Document segment below:

17. An assembly line in accordance with claim 2 characterized in that a
pre-treatment station (9) is placed upstream of the cutting and/or
stamping station (3) to preform sheet metal plates, to weld sheet metal
plates together into a large-surface sheet metal plate (1), for
sandblasting, or the like, and that a roller conveyer (10), which moves
the finished steel coffer (2) away, is placed downstream of the welding
station.
18. An assembly line in accordance with claim 17 characterized in that two
trolleys (8) in the form of underfloor trolleys, which can be moved on a
guide (11), are disposed under the stations (3 to 10), wherein the
movement path (FW1) of first trolley (8) extends from the pre-treatment
station (9) to the center of the roller-ball table (6), and the movement
path (FW2) of the second trolley (8) extends from the center of the
roller-ball table (6) into the area of the roller conveyer (10).
19. An assembly line in accordance with claim 18, characterized in that
therein is disposed a long bending press (4) constituted of three or more
aligned bending presses (4) which are controlled to operate synchronously
and are combined into a modular component.
20. A bending press in accordance with claim 11, characterized in that the
bending cheek (27) can be pivoted in height by means of pivot segments
(40), guided on the crank guide (26) of each C-stand (22a), and a central
hydraulic oscillating motor (42) via a continuous torsion drive shaft
(43a), on which drive pinions (43) are seated, which mesh with the toothed
pivot segments (40).

End of Document segment.
Records shown below:

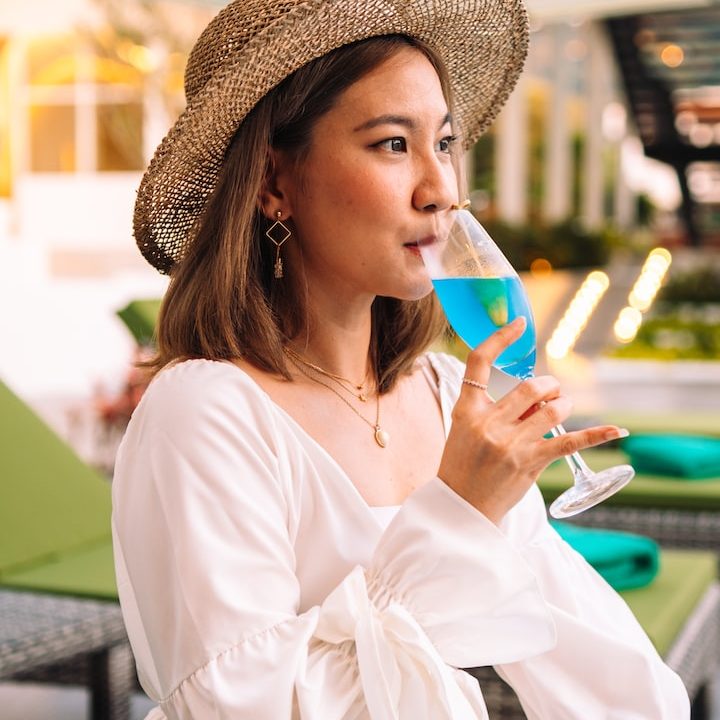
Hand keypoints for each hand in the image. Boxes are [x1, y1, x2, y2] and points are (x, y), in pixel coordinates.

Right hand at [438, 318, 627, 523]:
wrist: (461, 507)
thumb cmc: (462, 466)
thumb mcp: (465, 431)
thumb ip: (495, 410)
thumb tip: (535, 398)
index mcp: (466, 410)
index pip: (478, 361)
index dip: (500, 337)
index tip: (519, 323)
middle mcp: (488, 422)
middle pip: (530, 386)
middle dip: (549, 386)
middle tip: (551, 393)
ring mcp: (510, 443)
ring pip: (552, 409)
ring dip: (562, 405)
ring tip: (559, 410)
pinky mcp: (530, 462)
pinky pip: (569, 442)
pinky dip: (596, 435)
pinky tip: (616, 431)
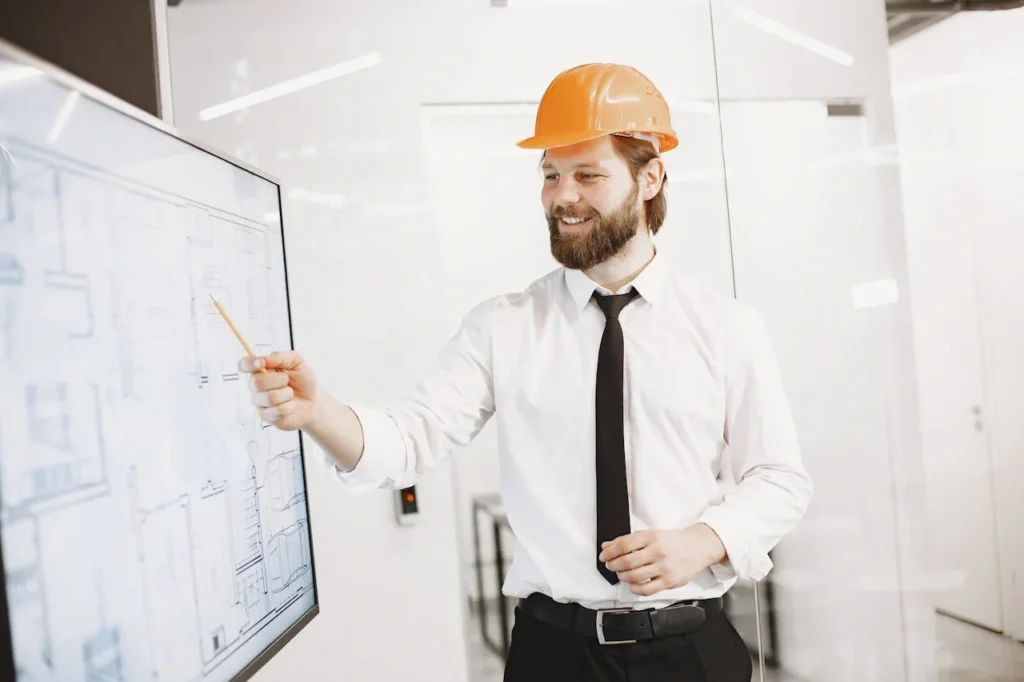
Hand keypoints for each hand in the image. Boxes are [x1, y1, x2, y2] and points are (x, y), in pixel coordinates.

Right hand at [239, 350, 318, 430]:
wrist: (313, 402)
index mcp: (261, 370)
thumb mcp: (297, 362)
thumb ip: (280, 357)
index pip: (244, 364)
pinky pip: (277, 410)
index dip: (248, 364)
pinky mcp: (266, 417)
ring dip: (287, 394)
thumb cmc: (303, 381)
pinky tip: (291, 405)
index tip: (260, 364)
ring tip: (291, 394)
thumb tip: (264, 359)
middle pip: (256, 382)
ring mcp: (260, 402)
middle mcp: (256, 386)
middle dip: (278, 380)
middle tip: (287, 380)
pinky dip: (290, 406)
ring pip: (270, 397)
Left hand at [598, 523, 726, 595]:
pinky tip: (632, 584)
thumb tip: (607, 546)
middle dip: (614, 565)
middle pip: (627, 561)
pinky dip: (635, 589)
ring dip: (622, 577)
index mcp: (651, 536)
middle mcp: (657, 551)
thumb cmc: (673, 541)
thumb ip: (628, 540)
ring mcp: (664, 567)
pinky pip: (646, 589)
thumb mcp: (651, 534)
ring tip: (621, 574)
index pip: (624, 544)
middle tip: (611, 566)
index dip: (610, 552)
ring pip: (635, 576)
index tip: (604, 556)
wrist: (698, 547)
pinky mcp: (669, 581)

End of Records shown.

• [Work instruction A]: Reproduce word for word the stretch of the patent claims from "20. A bending" through "pivot segments (40).".
• [Work instruction B]: According to the patent claims, how many aligned bending presses make up the long bending press?
• [Work instruction C]: Using the patent claims, explain why the pre-treatment station is placed upstream of the cutting and/or stamping station.

• [Task result A]:
20. A bending press in accordance with claim 11, characterized in that the
bending cheek (27) can be pivoted in height by means of pivot segments
(40), guided on the crank guide (26) of each C-stand (22a), and a central
hydraulic oscillating motor (42) via a continuous torsion drive shaft
(43a), on which drive pinions (43) are seated, which mesh with the toothed
pivot segments (40).

• [Task result B]: Three or more.

• [Task result C]: It is placed there to preform sheet metal plates and to weld sheet metal plates together into a large-surface sheet metal plate. It also serves for sandblasting or the like.